The Best Food App in the World
A long, long time ago there was a world without the internet. A time when restaurant marketing was not yet an industry; when we took a chance on a new place without knowing anything about it. If we were in a new part of town, we were stabbing in the dark. A restaurant, over time, lived and died on its word-of-mouth. Friends and colleagues would tell us about the best restaurants, and we’d happily share our favourites too.
Fast-forward to modern day, and the landscape is very different. If we find ourselves in a new city we pull out our phones and go straight to Google Maps, Yelp, TripAdvisor, or in China, Da Zhong Dian Ping.
Da Zhong Dian Ping is Yelp if every single American used it, wrote reviews after every meal, posted thousands of videos and pictures of the food, decor and menu, and of course, scored. It stands miles apart from its Western counterparts, with every piece of information about a restaurant you could possibly need: up-to-date menus, prices, best-selling items, as well as deals and offers. It’s the way Yelp or TripAdvisor is supposed to work, but China has figured it out*.
I’ve discovered hundreds of new restaurants through the app. I browse reviews and pictures on the homepage, kind of like a food-only Instagram. I’d genuinely be lost without it, even in my home-base of Beijing. Everyone describes China as ;convenient’; it’s thanks to apps like Da Zhong Dian Ping that the country can proudly take that medal (restaurant listings in only the beginning of what this monster app can do - I order food delivery, book cinema tickets and even book hotels).
However, like all social media apps, there is an darker side that’s frustrating for restaurants to manage. If all restaurants start off equal, it quickly skews as they fall into an 80/20 pattern. As a restaurant starts to receive positive reviews, it becomes, naturally, more popular. As a result, it receives even more positive reviews and moves up and up and up the rankings. The app’s algorithm is more likely to recommend excellent restaurants to users so they’ll trust it. As a result, good restaurants end up struggling and losing out to great ones.

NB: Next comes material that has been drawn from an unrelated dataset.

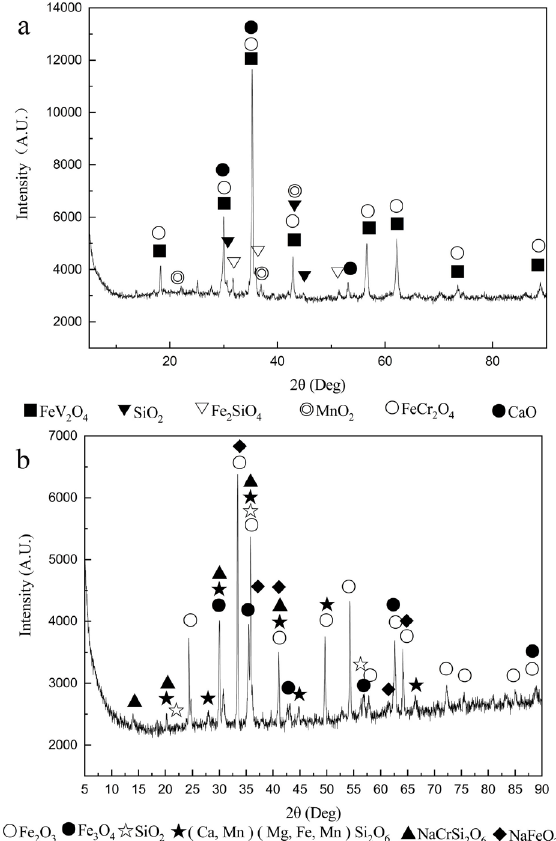
Figure 1. The XRD patterns of vanadium slag and vanadium residue. a: vanadium slag, b: vanadium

The physical manifestation of this is huge queues for a few places around the city. In 2020 there was a pretty nice Korean restaurant where friends and I used to go a few times a month in Dongzhimen, Beijing. The owner starting asking customers to write a review on the app, which we were all happy to do. Within a year it was impossible to get a table. The crowds had flocked. It was now listed as the number one Korean restaurant in the area - good for them.
A short drive up the road are other great Korean restaurants - much further down the rankings, with no queue, empty tables and all struggling because they are the number 3 or number 7 slot on Da Zhong Dian Ping. Great restaurants fall off the radar. No one wants to take their friends to the number 3 best Korean restaurant; they want the first. The app has tapped into the insecurities of customers - they believe that there is such a thing as ‘the best’ Korean restaurant and they want to be a part of it. They don’t want to be the losers dining at number 3; it’s as if they were not ‘in the know’.
The result is, as Richard Koch calls it, the winner-take-all effect. Instead of the an 80/20 principle, apps like Da Zhong Dian Ping force an extreme: 1% of restaurants take 99% of customers. This may not be exactly where we are today, but if a popular restaurant can keep up with demand and keep expanding, they will dominate the entire restaurant scene of a city, squeezing out all other competition until we’re left with a dull and soulless restaurant scene.
It’s a tricky issue. Most restaurants rely solely on Da Zhong Dian Ping for marketing, but it is a battleground where tiny hole-in-the-walls fight against the behemoths of China. The latter can throw money into marketing, the former has forty customers a day - which one has better food? We have to get off the app and try both for ourselves.
*A slight caveat: I haven’t used Trip Advisor since 2015, so it may well have improved. We relied on it a lot when I was managing restaurants in the UK, but it was clunky to use, and mostly filled with reviewers moaning about one thing or another, and taking blurring pictures of food.